Update the records below by changing each "Transcribe" to "Write out" and keeping everything else as it is. Leave the pictures out of your answer.
# START OF Given data
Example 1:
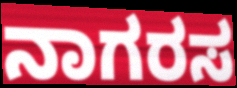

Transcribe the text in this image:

ನಾಗರಸ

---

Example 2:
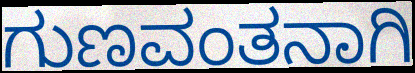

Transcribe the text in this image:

ಗುಣವಂತನಾಗಿ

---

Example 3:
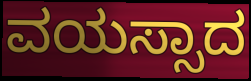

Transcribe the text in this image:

ವಯಸ್ಸಾದ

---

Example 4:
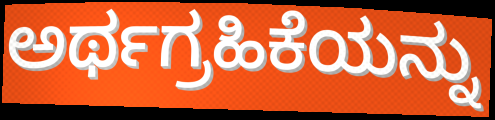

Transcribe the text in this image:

ಅರ್ಥಗ್ರಹಿಕೆಯನ್ನು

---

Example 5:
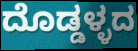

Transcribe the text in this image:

ದೊಡ್ಡಳ್ಳದ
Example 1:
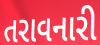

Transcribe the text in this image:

તરાવનારી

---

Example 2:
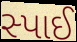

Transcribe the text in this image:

સ્પાઈ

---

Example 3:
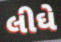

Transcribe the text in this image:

લીઘે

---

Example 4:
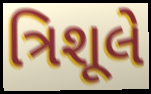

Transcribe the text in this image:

ત્રિશૂલે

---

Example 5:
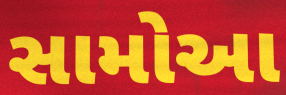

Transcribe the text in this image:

સામોઆ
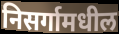
निसर्गामधील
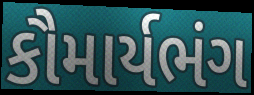
કૌમાર્યભંગ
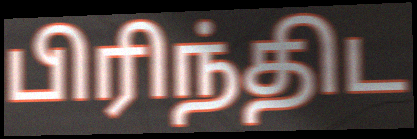
பிரிந்திட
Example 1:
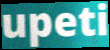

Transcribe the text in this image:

upeti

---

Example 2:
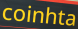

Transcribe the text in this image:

coinhta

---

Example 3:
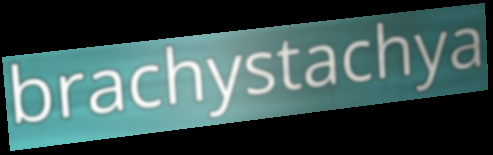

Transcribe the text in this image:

brachystachya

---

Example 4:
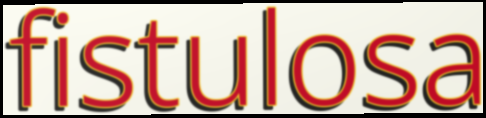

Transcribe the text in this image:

fistulosa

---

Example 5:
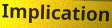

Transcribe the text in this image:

Implication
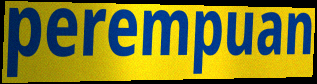
perempuan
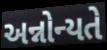
અન્નોન્યતે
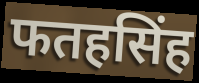
फतहसिंह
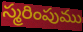
స్మరింపుము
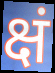
क्षं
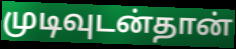
முடிவுடன்தான்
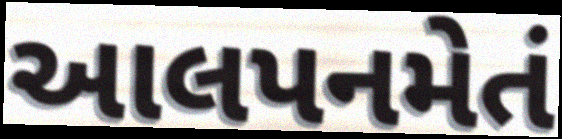
આલપનમેતં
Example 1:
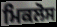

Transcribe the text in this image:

ਮਿਕਲੋਸ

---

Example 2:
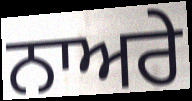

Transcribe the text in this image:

ਨਾਅਰੇ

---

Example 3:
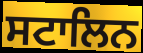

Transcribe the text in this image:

ਸਟਾਲਿਨ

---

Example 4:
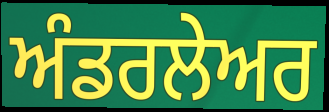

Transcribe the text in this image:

ਅੰਡਰਲੇਅਰ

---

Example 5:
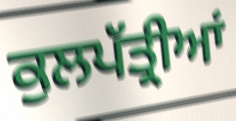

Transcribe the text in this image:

ਕੁਲਪੱਤ੍ਰੀਆਂ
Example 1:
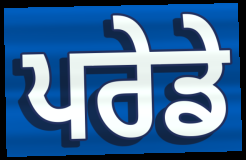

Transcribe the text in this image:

ਪਰੇਡੇ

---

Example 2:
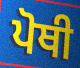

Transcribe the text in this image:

ਪੋਥੀ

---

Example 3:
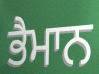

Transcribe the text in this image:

ਭੈਮਾਨ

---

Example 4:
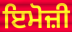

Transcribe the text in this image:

ਇਮੋਜ਼ੀ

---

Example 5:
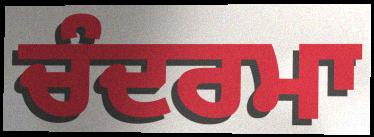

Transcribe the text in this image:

ਚੰਦਰਮਾ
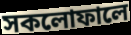
সকলোফালে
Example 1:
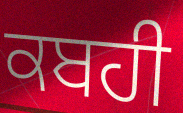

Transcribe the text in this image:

ਕਬਹੀ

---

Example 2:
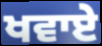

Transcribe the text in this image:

ਖਵਾਏ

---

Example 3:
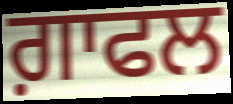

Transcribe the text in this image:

ਗ਼ਾਫਲ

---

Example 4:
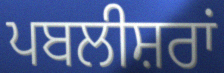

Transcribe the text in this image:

ਪਬਲੀਸ਼ਰਾਂ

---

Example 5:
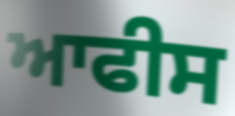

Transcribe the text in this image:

ਆਫੀਸ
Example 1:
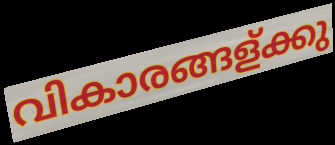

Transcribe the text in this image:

വികാരങ്ങള്ക്കു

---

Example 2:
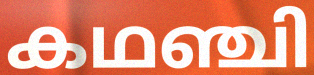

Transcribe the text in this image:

കഥഞ്ചി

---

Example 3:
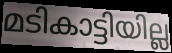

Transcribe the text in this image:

മടികാട്ടിയില്ല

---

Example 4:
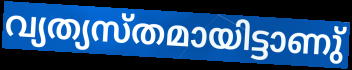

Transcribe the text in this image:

വ്യത്യസ്തമായിട്ടാണു്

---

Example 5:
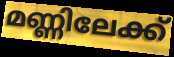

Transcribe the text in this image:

മണ്ണിലേക്ക്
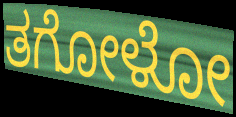
ತಗೋಳೋ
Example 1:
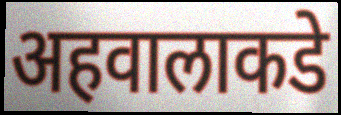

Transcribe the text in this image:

अहवालाकडे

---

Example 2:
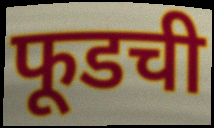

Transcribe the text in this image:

फूडची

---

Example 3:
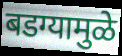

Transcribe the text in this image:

बडग्यामुळे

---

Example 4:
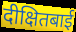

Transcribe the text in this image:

दीक्षितबाई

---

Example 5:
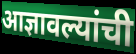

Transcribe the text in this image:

आज्ञावल्यांची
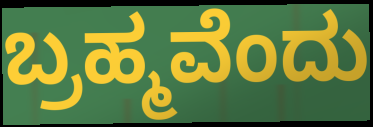
ಬ್ರಹ್ಮವೆಂದು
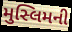
મુસ્લિમની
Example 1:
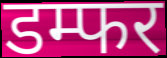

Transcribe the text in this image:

डम्फर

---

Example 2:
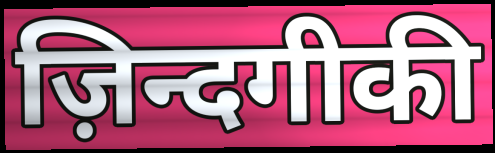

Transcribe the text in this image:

ज़िन्दगीकी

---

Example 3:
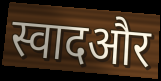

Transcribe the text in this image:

स्वादऔर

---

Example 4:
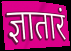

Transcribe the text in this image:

ज्ञातारं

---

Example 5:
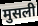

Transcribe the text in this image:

मुसली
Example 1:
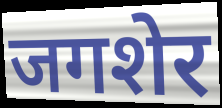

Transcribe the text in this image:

जगशेर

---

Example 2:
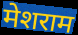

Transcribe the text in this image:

मेशराम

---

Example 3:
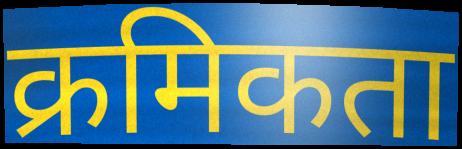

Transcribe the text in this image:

क्रमिकता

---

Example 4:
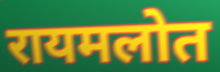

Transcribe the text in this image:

रायमलोत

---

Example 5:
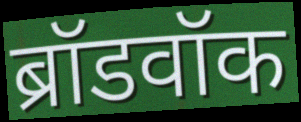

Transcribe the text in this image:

ब्रॉडवॉक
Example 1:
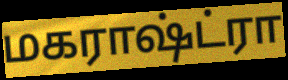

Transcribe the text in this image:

மகராஷ்ட்ரா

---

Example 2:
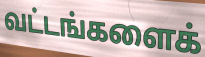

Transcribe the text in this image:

வட்டங்களைக்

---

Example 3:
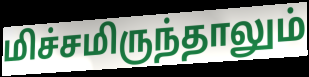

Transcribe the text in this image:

மிச்சமிருந்தாலும்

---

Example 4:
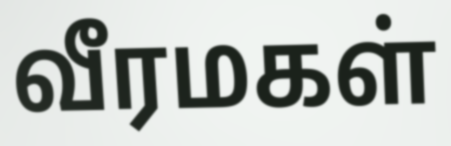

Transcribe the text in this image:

வீரமகள்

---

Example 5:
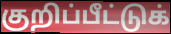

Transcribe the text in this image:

குறிப்பீட்டுக்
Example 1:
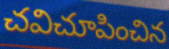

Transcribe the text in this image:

చవిచూపించిన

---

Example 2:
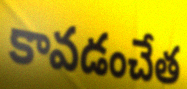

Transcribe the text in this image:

కావడంచేత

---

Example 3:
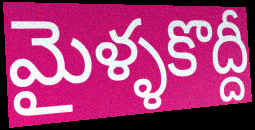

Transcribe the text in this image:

మైళ్ళకొద్దీ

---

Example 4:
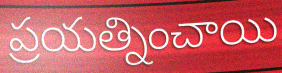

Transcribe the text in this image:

ప్రయత్నించాయి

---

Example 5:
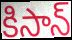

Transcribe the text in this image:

కిసాన్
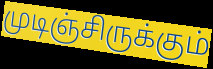
முடிஞ்சிருக்கும்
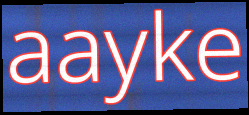
aayke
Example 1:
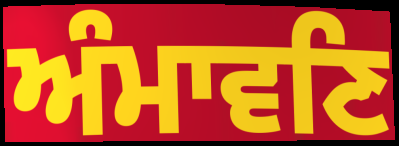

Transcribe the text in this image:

ਅੰਮਾਵਣਿ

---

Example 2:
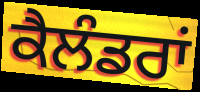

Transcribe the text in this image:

ਕੈਲੰਡਰਾਂ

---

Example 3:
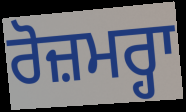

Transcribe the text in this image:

ਰੋਜ਼ਮਰ੍ਹਾ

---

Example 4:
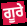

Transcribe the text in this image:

ਗੂਰੇ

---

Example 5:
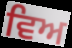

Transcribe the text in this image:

ਵਿਅ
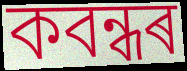
কবন্ধৰ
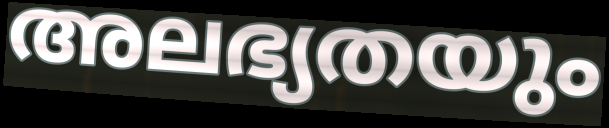
അലഭ്യതയും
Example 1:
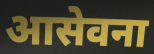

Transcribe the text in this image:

आसेवना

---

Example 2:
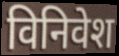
# END OF Given data
* _Written answer_:
Example 1:

Write out the text in this image:

ನಾಗರಸ

---

Example 2:

Write out the text in this image:

ಗುಣವಂತನಾಗಿ

---

Example 3:

Write out the text in this image:

ವಯಸ್ಸಾದ

---

Example 4:

Write out the text in this image:

ಅರ್ಥಗ್ರಹಿಕೆಯನ್ನು

---

Example 5:

Write out the text in this image:

ದೊಡ್ಡಳ್ಳದ
Example 1:

Write out the text in this image:

તરાવનારી

---

Example 2:

Write out the text in this image:

સ્પાઈ

---

Example 3:

Write out the text in this image:

લીઘે

---

Example 4:

Write out the text in this image:

ત્રિશૂલે

---

Example 5:

Write out the text in this image:

સામોઆ
निसर्गामधील
કૌમાર્યભંગ
பிரிந்திட
Example 1:

Write out the text in this image:

upeti

---

Example 2:

Write out the text in this image:

coinhta

---

Example 3:

Write out the text in this image:

brachystachya

---

Example 4:

Write out the text in this image:

fistulosa

---

Example 5:

Write out the text in this image:

Implication
perempuan
અન્નોન્યતે
फतहसिंह
స్మరింపుము
क्षं
முடிவுடன்தான்
આલપનમેતં
Example 1:

Write out the text in this image:

ਮਿਕਲੋਸ

---

Example 2:

Write out the text in this image:

ਨਾਅਰੇ

---

Example 3:

Write out the text in this image:

ਸਟਾਲਿਨ

---

Example 4:

Write out the text in this image:

ਅੰਡਰਲੇਅਰ

---

Example 5:

Write out the text in this image:

ਕੁਲਪੱਤ੍ਰੀਆਂ
Example 1:

Write out the text in this image:

ਪਰੇਡੇ

---

Example 2:

Write out the text in this image:

ਪੋਥੀ

---

Example 3:

Write out the text in this image:

ਭੈਮਾਨ

---

Example 4:

Write out the text in this image:

ਇਮੋਜ਼ੀ

---

Example 5:

Write out the text in this image:

ਚੰਦਰਮਾ
সকলোফালে
Example 1:

Write out the text in this image:

ਕਬਹੀ

---

Example 2:

Write out the text in this image:

ਖਵਾਏ

---

Example 3:

Write out the text in this image:

ਗ਼ਾਫਲ

---

Example 4:

Write out the text in this image:

ਪਬਲੀਸ਼ਰਾਂ

---

Example 5:

Write out the text in this image:

ਆਫੀਸ
Example 1:

Write out the text in this image:

വികാരങ്ങള്ക്കു

---

Example 2:

Write out the text in this image:

കഥഞ്ചി

---

Example 3:

Write out the text in this image:

മടികാട്ടിയില്ല

---

Example 4:

Write out the text in this image:

വ്യത്യസ്തമായിട്ടാണു്

---

Example 5:

Write out the text in this image:

മണ്ണിലേക്ക്
ತಗೋಳೋ
Example 1:

Write out the text in this image:

अहवालाकडे

---

Example 2:

Write out the text in this image:

फूडची

---

Example 3:

Write out the text in this image:

बडग्यामुळे

---

Example 4:

Write out the text in this image:

दीक्षितबाई

---

Example 5:

Write out the text in this image:

आज्ञावल्यांची
ಬ್ರಹ್ಮವೆಂದು
મુસ્લિમની
Example 1:

Write out the text in this image:

डम्फर

---

Example 2:

Write out the text in this image:

ज़िन्दगीकी

---

Example 3:

Write out the text in this image:

स्वादऔर

---

Example 4:

Write out the text in this image:

ज्ञातारं

---

Example 5:

Write out the text in this image:

मुसली
Example 1:

Write out the text in this image:

जगशेर

---

Example 2:

Write out the text in this image:

मेशराम

---

Example 3:

Write out the text in this image:

क्रमिकता

---

Example 4:

Write out the text in this image:

रायमलोत

---

Example 5:

Write out the text in this image:

ब्रॉडवॉक
Example 1:

Write out the text in this image:

மகராஷ்ட்ரா

---

Example 2:

Write out the text in this image:

வட்டங்களைக்

---

Example 3:

Write out the text in this image:

மிச்சமிருந்தாலும்

---

Example 4:

Write out the text in this image:

வீரமகள்

---

Example 5:

Write out the text in this image:

குறிப்பீட்டுக்
Example 1:

Write out the text in this image:

చవిచూపించిన

---

Example 2:

Write out the text in this image:

కావడంచేత

---

Example 3:

Write out the text in this image:

మైళ్ళకొద్దీ

---

Example 4:

Write out the text in this image:

ప్రయత్నించాయి

---

Example 5:

Write out the text in this image:

కిసాన్
முடிஞ்சிருக்கும்
aayke
Example 1:

Write out the text in this image:

ਅੰਮਾਵਣਿ

---

Example 2:

Write out the text in this image:

ਕੈਲੰਡਰਾਂ

---

Example 3:

Write out the text in this image:

ਰੋਜ਼ਮਰ੍ਹਾ

---

Example 4:

Write out the text in this image:

ਗੂਰੇ

---

Example 5:

Write out the text in this image:

ਵਿਅ
কবন্ধৰ
അലഭ്യതയും
Example 1:

Write out the text in this image:

आसेवना

---

Example 2:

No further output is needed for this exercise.